What REALLY happens when a black hole eats a star: Astronomers find they gorge and become 'overfed' causing massive radiation emissions

It is one of the most violent events in the universe.

Unsuspecting stars that wanders too close to the supermassive black hole in the center of their galaxy are torn apart by the black hole's gravity, according to Daily Mail.

Now researchers have shed new light on the violent cataclysm called a tidal disruption event (TDE).  

The new unified model from the University of Copenhagen's Niels Bohr Institute and UC Santa Cruz also helps explain recent observations of these extreme events.

 The breakthrough study, provides a new theoretical perspective for a fast-growing research field.

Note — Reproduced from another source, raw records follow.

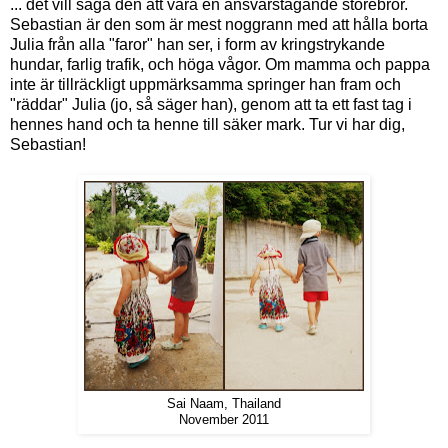
... det vill säga den att vara en ansvarstagande storebror.
Sebastian är den som är mest noggrann med att hålla borta
Julia från alla "faror" han ser, i form av kringstrykande
hundar, farlig trafik, och höga vågor. Om mamma och pappa
inte är tillräckligt uppmärksamma springer han fram och
"räddar" Julia (jo, så säger han), genom att ta ett fast tag i
hennes hand och ta henne till säker mark. Tur vi har dig,
Sebastian!
Sai Naam, Thailand
November 2011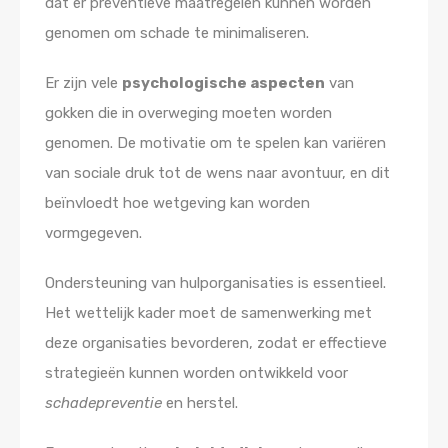
dat er preventieve maatregelen kunnen worden
genomen om schade te minimaliseren.
Er zijn vele
psychologische aspecten
van
gokken die in overweging moeten worden
genomen. De motivatie om te spelen kan variëren
van sociale druk tot de wens naar avontuur, en dit
beïnvloedt hoe wetgeving kan worden
vormgegeven.
Ondersteuning van hulporganisaties is essentieel.
Het wettelijk kader moet de samenwerking met
deze organisaties bevorderen, zodat er effectieve
strategieën kunnen worden ontwikkeld voor
schadepreventie
en herstel.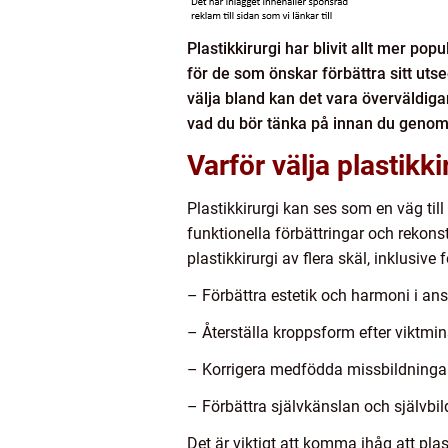
Plastikkirurgi har blivit allt mer po
för de som önskar förbättra sitt uts
välja bland kan det vara överväldigan
vad du bör tänka på innan du genomg
Varför välja plastikki
Plastikkirurgi kan ses som en väg til
funktionella förbättringar och rekonst
plastikkirurgi av flera skäl, inklusive f
– Förbättra estetik och harmoni i ansi
– Återställa kroppsform efter viktmins
– Korrigera medfödda missbildningar e
– Förbättra självkänslan och självbil
Det är viktigt att komma ihåg att plas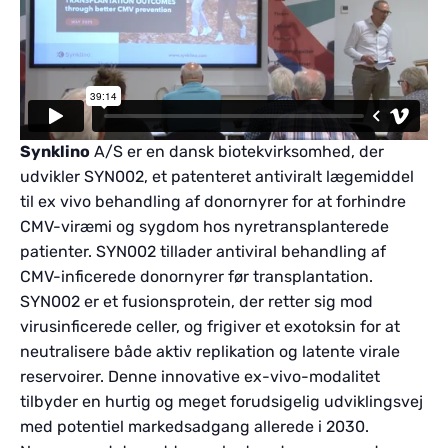
Synklino
A/S er en dansk biotekvirksomhed, der
udvikler SYN002, et patenteret antiviralt lægemiddel
til ex vivo behandling af donornyrer for at forhindre
CMV-viræmi og sygdom hos nyretransplanterede
patienter. SYN002 tillader antiviral behandling af
CMV-inficerede donornyrer før transplantation.
SYN002 er et fusionsprotein, der retter sig mod
virusinficerede celler, og frigiver et exotoksin for at
neutralisere både aktiv replikation og latente virale
reservoirer. Denne innovative ex-vivo-modalitet
tilbyder en hurtig og meget forudsigelig udviklingsvej
med potentiel markedsadgang allerede i 2030.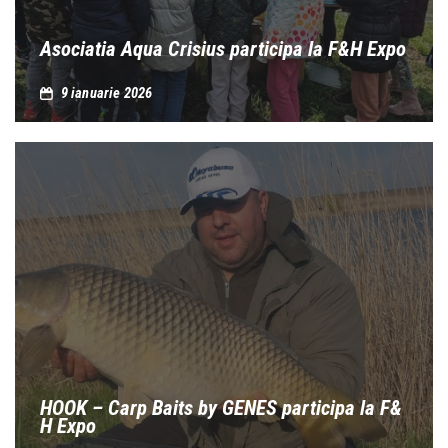
Asociatia Aqua Crisius participa la F&H Expo
9 ianuarie 2026
HOOK – Carp Baits by GENES participa la F&
H Expo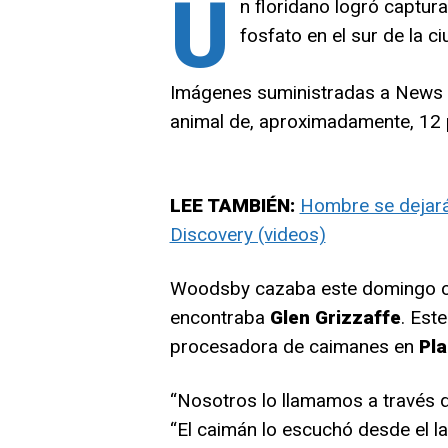
U
n floridano logró captura
fosfato en el sur de la c
Imágenes suministradas a News
animal de, aproximadamente, 12 
LEE TAMBIÉN:
Hombre se dejará
Discovery (videos)
Woodsby cazaba este domingo co
encontraba
Glen Grizzaffe
. Est
procesadora de caimanes en
Pla
“Nosotros lo llamamos a través de
“El caimán lo escuchó desde el lag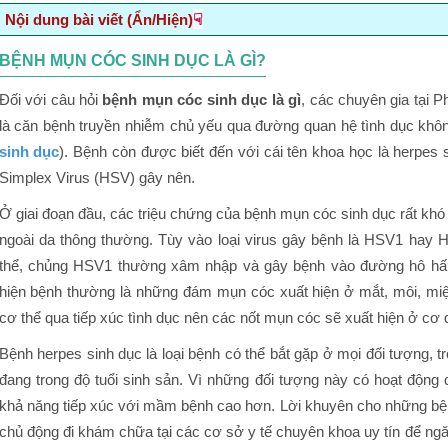
☟
Nội dung bài viết (Ẩn/Hiện)
Bệnh mụn cóc sinh dục là gì?
BỆNH MỤN CÓC SINH DỤC LÀ GÌ?
Nguyên nhân gây bệnh mụn cóc sinh dục
Đối với câu hỏi
bệnh mụn cóc sinh dục là gì
, các chuyên gia tại 
Triệu chứng bệnh mụn cóc sinh dục
là căn bệnh truyền nhiễm chủ yếu qua đường quan hệ tình dục khôn
Hình ảnh mụn cóc sinh dục ở nam và nữ giới
sinh dục
). Bệnh còn được biết đến với cái tên khoa học là herpes
Simplex Virus (HSV) gây nên.
Điều trị mụn cóc sinh dục hiệu quả tại đa khoa Thái Hà
Ở giai đoạn đầu, các triệu chứng của bệnh mụn cóc sinh dục rất khó 
ngoài da thông thường. Tùy vào loại virus gây bệnh là HSV1 hay 
thể, chủng HSV1 thường xâm nhập và gây bệnh vào đường hô hấp
hiện bệnh thường là những đám mụn cóc xuất hiện ở mắt, môi, 
cơ thể qua tiếp xúc tình dục nên các nốt mụn cóc sẽ xuất hiện ở cơ 
Bệnh herpes sinh dục là loại bệnh có thể bắt gặp ở mọi đối tượng, t
đang trong độ tuổi sinh sản. Vì những đối tượng này có hoạt động
khả năng tiếp xúc với mầm bệnh cao hơn. Lời khuyên cho những bện
chủ động đi khám chữa tại các cơ sở y tế chuyên khoa uy tín để n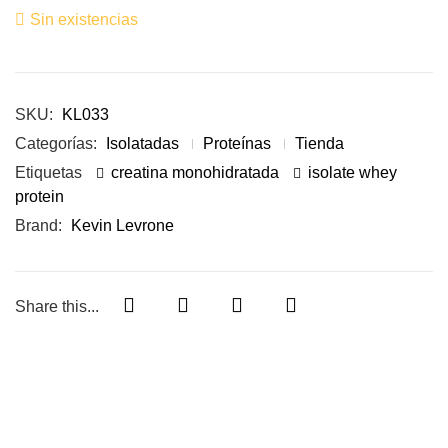
Sin existencias
SKU:
KL033
Categorías:
Isolatadas
Proteínas
Tienda
Etiquetas
creatina monohidratada
isolate whey
protein
Brand:
Kevin Levrone
Share this...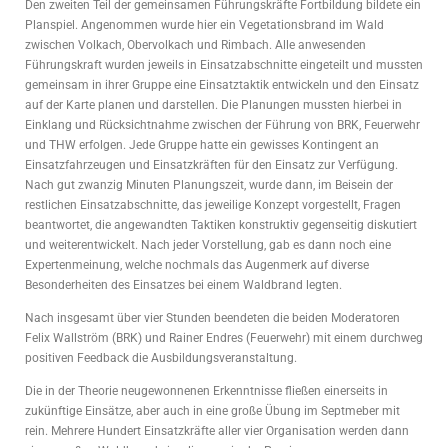
Den zweiten Teil der gemeinsamen Führungskräfte Fortbildung bildete ein
Planspiel. Angenommen wurde hier ein Vegetationsbrand im Wald
zwischen Volkach, Obervolkach und Rimbach. Alle anwesenden
Führungskraft wurden jeweils in Einsatzabschnitte eingeteilt und mussten
gemeinsam in ihrer Gruppe eine Einsatztaktik entwickeln und den Einsatz
auf der Karte planen und darstellen. Die Planungen mussten hierbei in
Einklang und Rücksichtnahme zwischen der Führung von BRK, Feuerwehr
und THW erfolgen. Jede Gruppe hatte ein gewisses Kontingent an
Einsatzfahrzeugen und Einsatzkräften für den Einsatz zur Verfügung.
Nach gut zwanzig Minuten Planungszeit, wurde dann, im Beisein der
restlichen Einsatzabschnitte, das jeweilige Konzept vorgestellt, Fragen
beantwortet, die angewandten Taktiken konstruktiv gegenseitig diskutiert
und weiterentwickelt. Nach jeder Vorstellung, gab es dann noch eine
Expertenmeinung, welche nochmals das Augenmerk auf diverse
Besonderheiten des Einsatzes bei einem Waldbrand legten.
Nach insgesamt über vier Stunden beendeten die beiden Moderatoren
Felix Wallström (BRK) und Rainer Endres (Feuerwehr) mit einem durchweg
positiven Feedback die Ausbildungsveranstaltung.
Die in der Theorie neugewonnenen Erkenntnisse fließen einerseits in
zukünftige Einsätze, aber auch in eine große Übung im Septmeber mit
rein. Mehrere Hundert Einsatzkräfte aller vier Organisation werden dann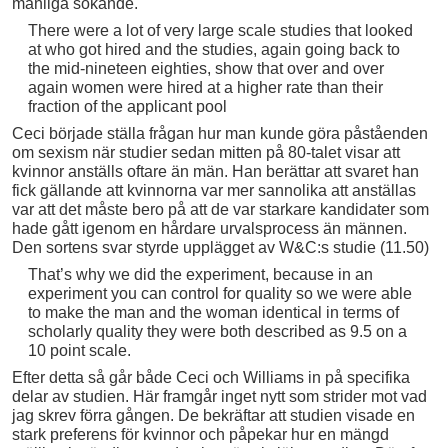
manliga sökande.
There were a lot of very large scale studies that looked
at who got hired and the studies, again going back to
the mid-nineteen eighties, show that over and over
again women were hired at a higher rate than their
fraction of the applicant pool
Ceci började ställa frågan hur man kunde göra påståenden
om sexism när studier sedan mitten på 80-talet visar att
kvinnor anställs oftare än män. Han berättar att svaret han
fick gällande att kvinnorna var mer sannolika att anställas
var att det måste bero på att de var starkare kandidater som
hade gått igenom en hårdare urvalsprocess än männen.
Den sortens svar styrde upplägget av W&C:s studie (11.50)
That’s why we did the experiment, because in an
experiment you can control for quality so we were able
to make the man and the woman identical in terms of
scholarly quality they were both described as 9.5 on a
10 point scale.
Efter detta så går både Ceci och Williams in på specifika
delar av studien. Här framgår inget nytt som strider mot vad
jag skrev förra gången. De bekräftar att studien visade en
stark preferens för kvinnor och påpekar hur en mängd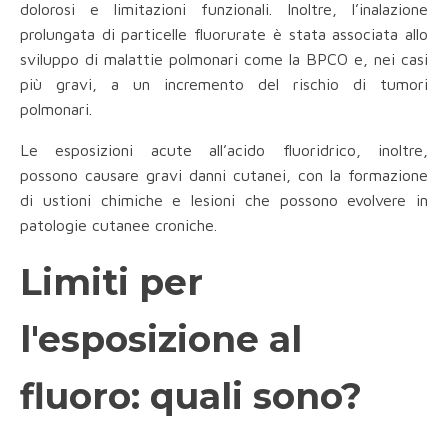
dolorosi e limitazioni funzionali. Inoltre, l’inalazione
prolungata di particelle fluorurate è stata associata allo
sviluppo di malattie polmonari come la BPCO e, nei casi
più gravi, a un incremento del rischio di tumori
polmonari.
Le esposizioni acute all’acido fluoridrico, inoltre,
possono causare gravi danni cutanei, con la formazione
di ustioni chimiche e lesioni che possono evolvere in
patologie cutanee croniche.
Limiti per
l'esposizione al
fluoro: quali sono?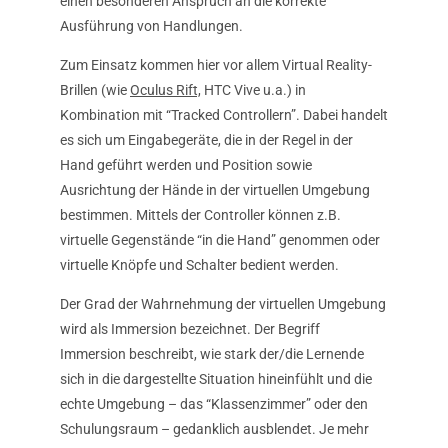
einen besonderen Anspruch an die korrekte
Ausführung von Handlungen.
Zum Einsatz kommen hier vor allem Virtual Reality-
Brillen (wie
Oculus Rift,
HTC Vive u.a.) in
Kombination mit “Tracked Controllern”. Dabei handelt
es sich um Eingabegeräte, die in der Regel in der
Hand geführt werden und Position sowie
Ausrichtung der Hände in der virtuellen Umgebung
bestimmen. Mittels der Controller können z.B.
virtuelle Gegenstände “in die Hand” genommen oder
virtuelle Knöpfe und Schalter bedient werden.
Der Grad der Wahrnehmung der virtuellen Umgebung
wird als Immersion bezeichnet. Der Begriff
Immersion beschreibt, wie stark der/die Lernende
sich in die dargestellte Situation hineinfühlt und die
echte Umgebung – das “Klassenzimmer” oder den
Schulungsraum – gedanklich ausblendet. Je mehr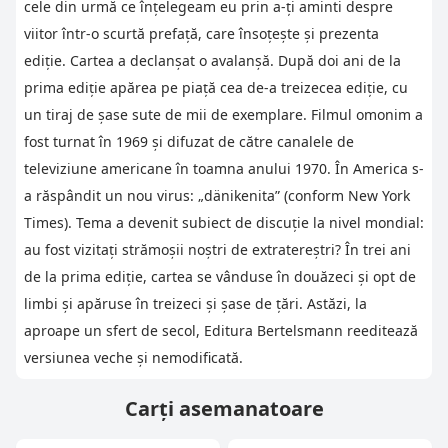
cele din urmă ce înţelegeam eu prin a-ţi aminti despre
viitor într-o scurtă prefaţă, care însoţeşte şi prezenta
ediţie. Cartea a declanşat o avalanşă. După doi ani de la
prima ediţie apărea pe piaţă cea de-a treizecea ediţie, cu
un tiraj de şase sute de mii de exemplare. Filmul omonim a
fost turnat în 1969 şi difuzat de către canalele de
televiziune americane în toamna anului 1970. În America s-
a răspândit un nou virus: „dänikenita” (conform New York
Times). Tema a devenit subiect de discuţie la nivel mondial:
au fost vizitaţi strămoşii noştri de extratereştri? În trei ani
de la prima ediţie, cartea se vânduse în douăzeci şi opt de
limbi şi apăruse în treizeci şi şase de ţări. Astăzi, la
aproape un sfert de secol, Editura Bertelsmann reeditează
versiunea veche şi nemodificată.
Carți asemanatoare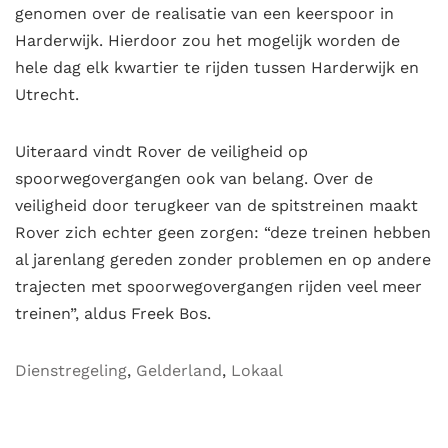
genomen over de realisatie van een keerspoor in
Harderwijk. Hierdoor zou het mogelijk worden de
hele dag elk kwartier te rijden tussen Harderwijk en
Utrecht.
Uiteraard vindt Rover de veiligheid op
spoorwegovergangen ook van belang. Over de
veiligheid door terugkeer van de spitstreinen maakt
Rover zich echter geen zorgen: “deze treinen hebben
al jarenlang gereden zonder problemen en op andere
trajecten met spoorwegovergangen rijden veel meer
treinen”, aldus Freek Bos.
Dienstregeling
,
Gelderland
,
Lokaal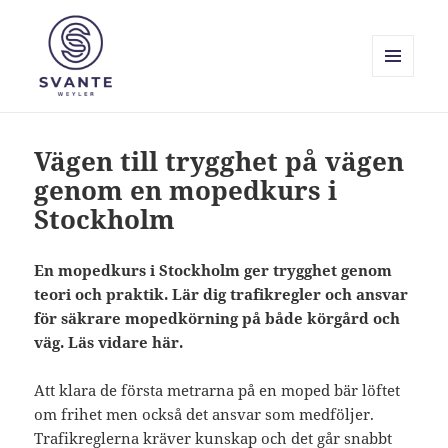
MENY
OCH
Svante Weyler
WIDGETS
Vägen till trygghet på vägen
genom en mopedkurs i
Stockholm
En mopedkurs i Stockholm ger trygghet genom
teori och praktik. Lär dig trafikregler och ansvar
för säkrare mopedkörning på både körgård och
väg. Läs vidare här.
Att klara de första metrarna på en moped bär löftet
om frihet men också det ansvar som medföljer.
Trafikreglerna kräver kunskap och det går snabbt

'Only in the last decade or so have we been able to distinguish TDEs from other galactic phenomena, and the new model will provide us with the basic framework for understanding these rare events,' said coauthor Enrico Ramirez-Ruiz.

In most galaxies, the central black hole is quiescent, not actively consuming any material and therefore not emitting any light. 

Tidal disruption events are rare, only happening about once every 10,000 years in a typical galaxy. 

When an unlucky star gets torn apart, however, the black hole is 'overfed' with stellar debris for a while and emits intense radiation.

'It is interesting to see how materials get their way into the black hole under such extreme conditions,' said first author Jane Lixin Dai, assistant professor, who led the study. 

'As the black hole is eating the stellar gas, a vast amount of radiation is emitted. 

'The radiation is what we can observe, and using it we can understand the physics and calculate the black hole properties. 

'This makes it extremely interesting to go hunting for tidal disruption events.'

While the same physics is expected to happen in all tidal disruption events, about two dozen of which have been observed so far, the observed properties of these events have shown great variation. 

Some emit mostly x-rays, while others emit mostly visible and ultraviolet light.

Theorists have been struggling to understand this diversity and assemble different pieces of the puzzle into a coherent model.

In the new model, it is the viewing angle of the observer that accounts for differences in the observations.  

'It is like there is a veil that covers part of a beast,' Ramirez-Ruiz explained. 

'From some angles we see an exposed beast, but from other angles we see a covered beast. The beast is the same, but our perceptions are different.'

The model developed by Dai and her collaborators combines elements from general relativity, magnetic fields, radiation, and gas hydrodynamics.